West’s campaign manager, Peter Daou, now sings from a playbook that Nader pioneered. “For too long, we’ve been told the only options are red and blue,” Daou says. “It is time we practice democracy rather than just pay it lip service.”
But Nader no longer joins in.
“Cornel West has the most complete progressive agenda. It almost doesn’t have any progressive aberrations,” Nader said. “The problem is that the Greens are not that organized. It is hardly a secret. And you can’t run a presidential campaign if you don’t have local candidates and some kind of organization round the country.”
That’s a striking thing to hear from the man who used to respond in 2000 to Democratic concerns that he was a spoiler by saying, “Both parties must feel the heat.”
“Did I learn the lesson that this was an ironclad two-party duopoly absent a farmers-level, progressive 1887 movement? Yeah. Yeah, I learned it,” he said of the 19th Century populist reaction to the shifting agricultural economy that came with railroad expansion.
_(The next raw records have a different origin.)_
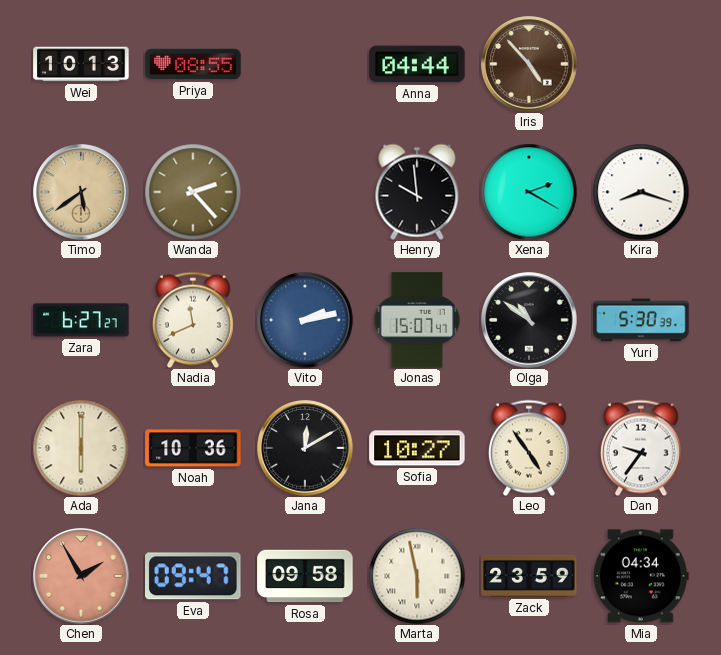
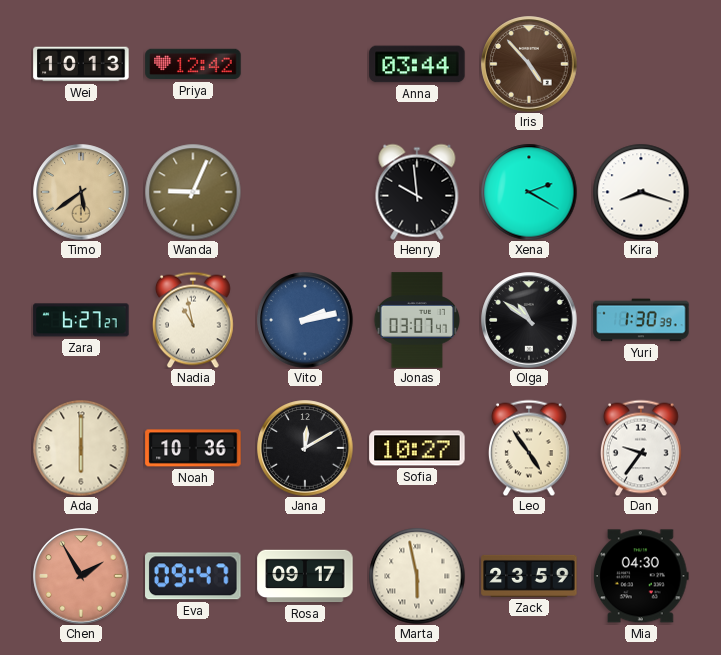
Priya: 08:55 -> 12:42
Anna: 04:44 -> 03:44
Wanda: 2:23 -> 9:04
Nadia: 11:41 -> 10:58
Jonas: 15:07 -> 03:07
Yuri: 5:30 -> 1:30
Rosa: 09:58 -> 09:17
Mia: 04:34 -> 04:30
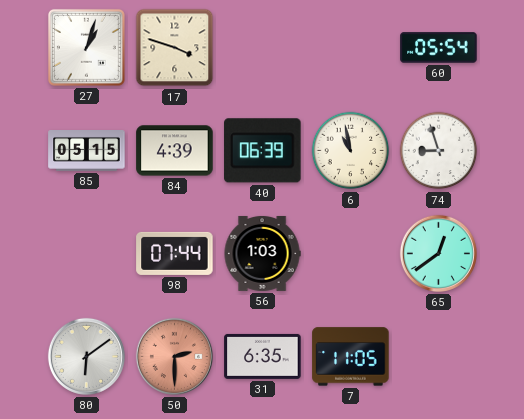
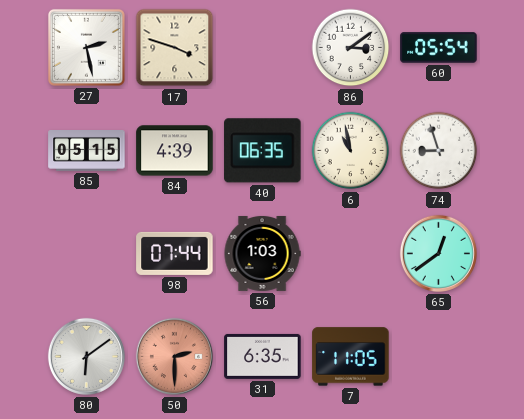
27: 1:03 -> 2:28
86: none -> 3:09
40: 06:39 -> 06:35
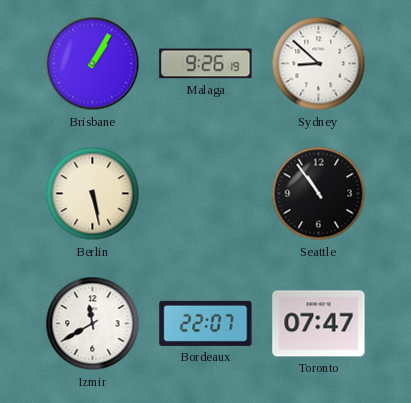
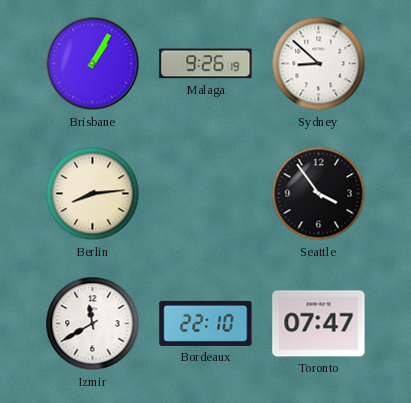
Berlin: 5:28 -> 8:14
Seattle: 10:54 -> 3:54
Bordeaux: 22:07 -> 22:10
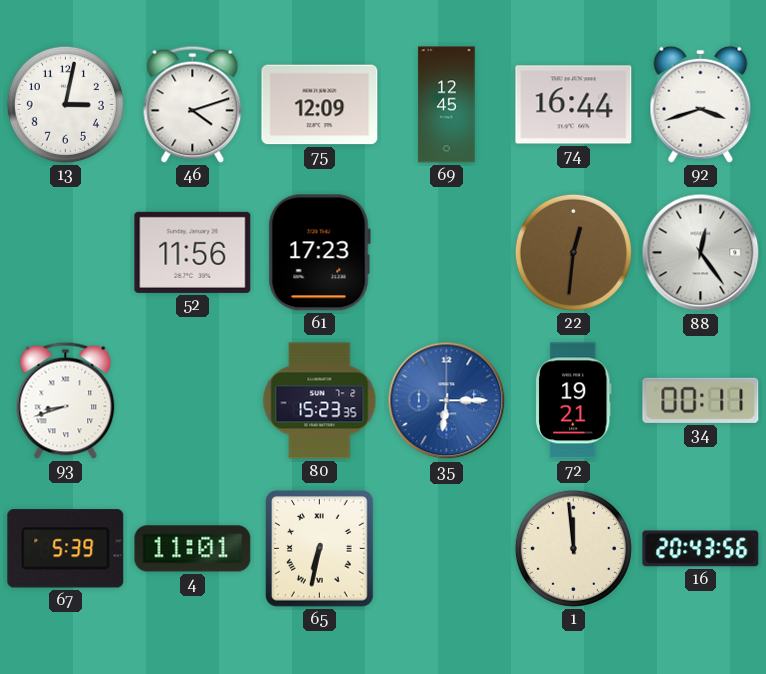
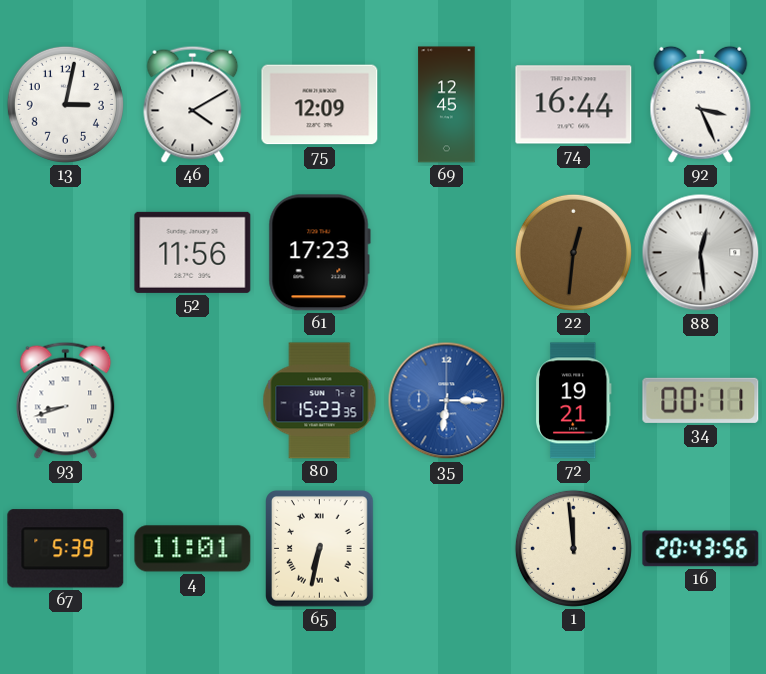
46: 4:12 -> 4:10
92: 3:42 -> 3:26
88: 12:24 -> 12:29
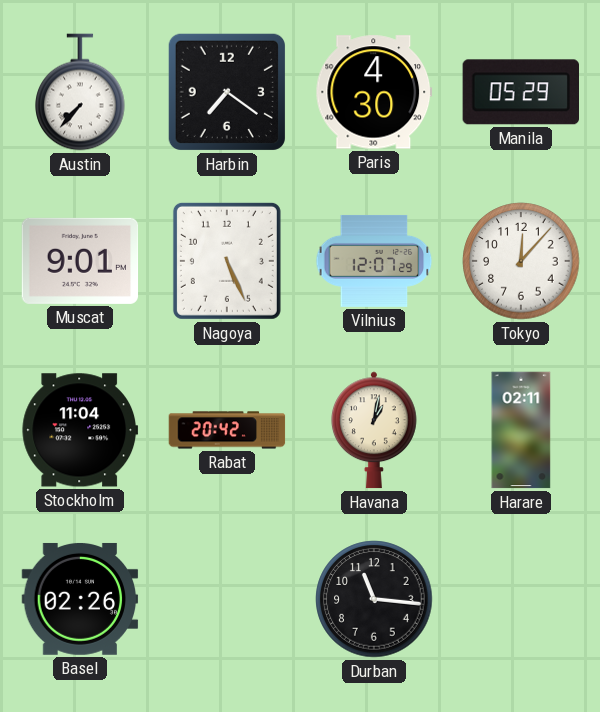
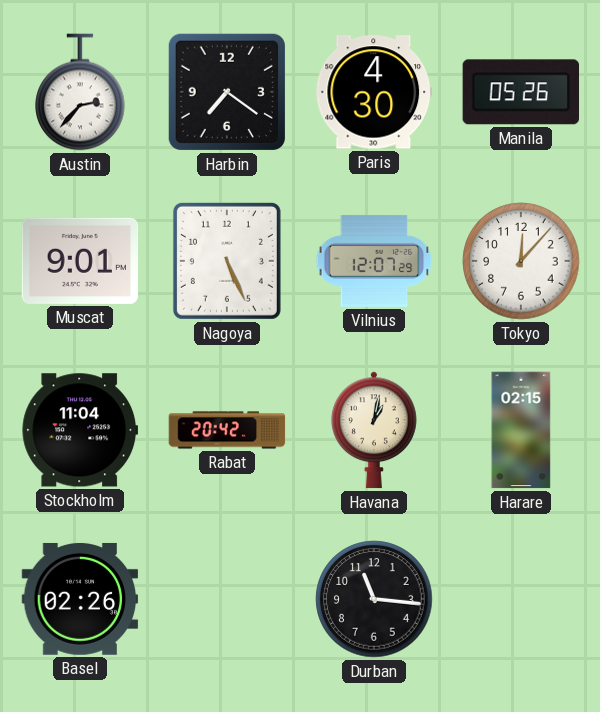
Austin: 7:37 -> 2:37
Manila: 05:29 -> 05:26
Harare: 02:11 -> 02:15
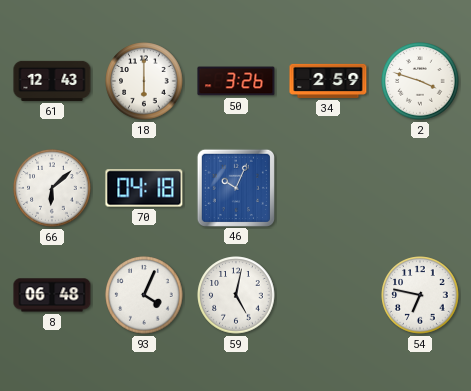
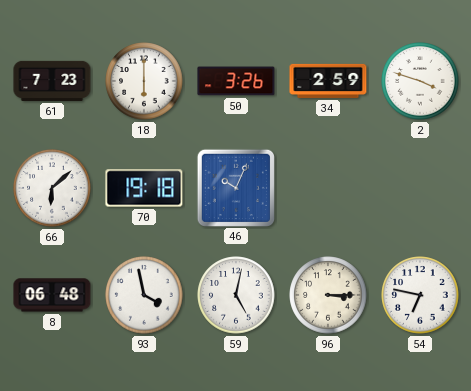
61: 12:43 -> 7:23
70: 04:18 -> 19:18
93: 4:04 -> 3:58
96: none -> 3:15
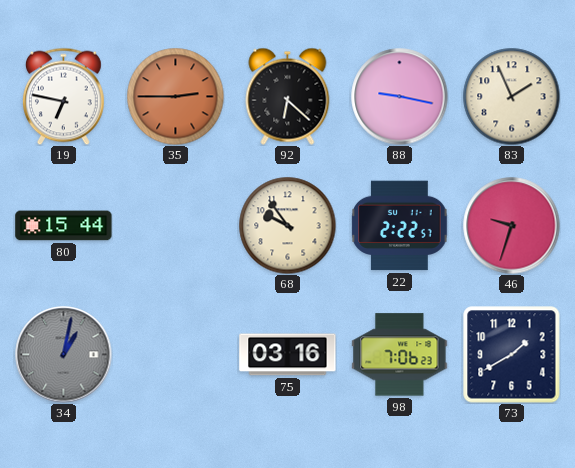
As for getting his calls returned from the Biden White House or campaign, he remains pessimistic but undaunted. He still remembers being one of the first advocates to meet with Biden in 1973, back when Nader was still flying high from his crusades for auto regulations and reforms of the Federal Trade Commission. He says their relationship fell out over the Robert Bork hearings in 1987. The final break came days after the 2000 election.
”Nader cost us the election,” Biden told the New York Times.
Nader’s power to influence laws quickly eroded, and the groups he had founded, like Public Citizen, soon found themselves eclipsed as idea generators by new operations such as the Center for American Progress, which were built up by advisers to subsequent Democratic nominees like Barack Obama and Hillary Clinton.
True to form, Nader refused to accept his punishment. He remains offended by the accusation that he cost Democrats the 2000 election in Florida. He similarly scoffs at the claims that Green Party candidate Jill Stein hurt Hillary Clinton in 2016.
“They have no idea of all the other sine qua non variables,” he says, using Latin to refer to other Democratic failures that factor in their two defeats.
And he still brims with the sort of advice most Democrats consider heresy, when spoken publicly. For instance, he says Democrats need a better plan in case something happens over the next year to prevent Biden from standing for reelection. He considers Vice President Harris “just not capable” and all but certain to lose in a general.
“Things happen rapidly in the 80′s unfortunately to human beings, so they need to have a Plan B in case something happens,” he said of Biden, who is nearly nine years his junior.
The Biden campaign did not respond to a request for comment.